- Work instructions: Nothing but the images is to be left out of your exact copy of the entries.

- Exercise inputs:
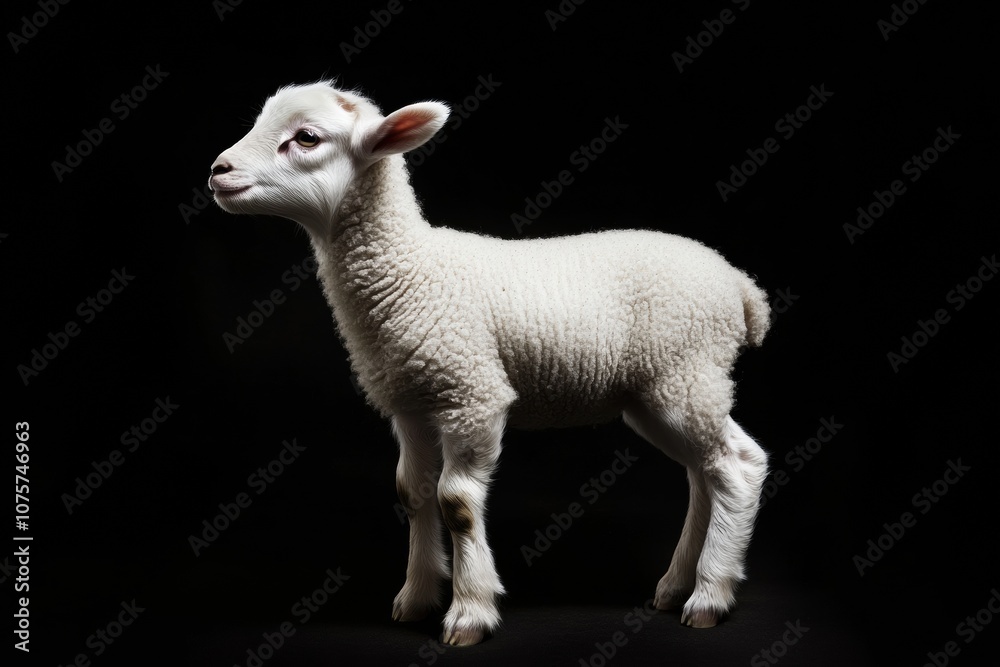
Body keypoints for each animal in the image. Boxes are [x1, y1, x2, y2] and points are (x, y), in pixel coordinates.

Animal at [208, 80, 771, 647]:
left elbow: (455, 502)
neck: (409, 269)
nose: (217, 170)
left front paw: (470, 610)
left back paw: (710, 594)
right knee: (704, 472)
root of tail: (741, 286)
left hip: (686, 374)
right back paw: (676, 585)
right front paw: (416, 597)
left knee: (736, 468)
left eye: (306, 137)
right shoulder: (411, 403)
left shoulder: (471, 394)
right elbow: (412, 493)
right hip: (662, 392)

- Exercise response:
Body keypoints for each animal in the image. Boxes are [x1, y1, x2, y2] and points are (x, y), in pixel coordinates.

Animal at [208, 80, 771, 647]:
left elbow: (455, 502)
neck: (409, 269)
nose: (217, 170)
left front paw: (470, 610)
left back paw: (710, 594)
right knee: (704, 472)
root of tail: (741, 286)
left hip: (686, 374)
right back paw: (676, 585)
right front paw: (416, 597)
left knee: (736, 468)
left eye: (306, 137)
right shoulder: (411, 403)
left shoulder: (471, 394)
right elbow: (412, 493)
right hip: (662, 392)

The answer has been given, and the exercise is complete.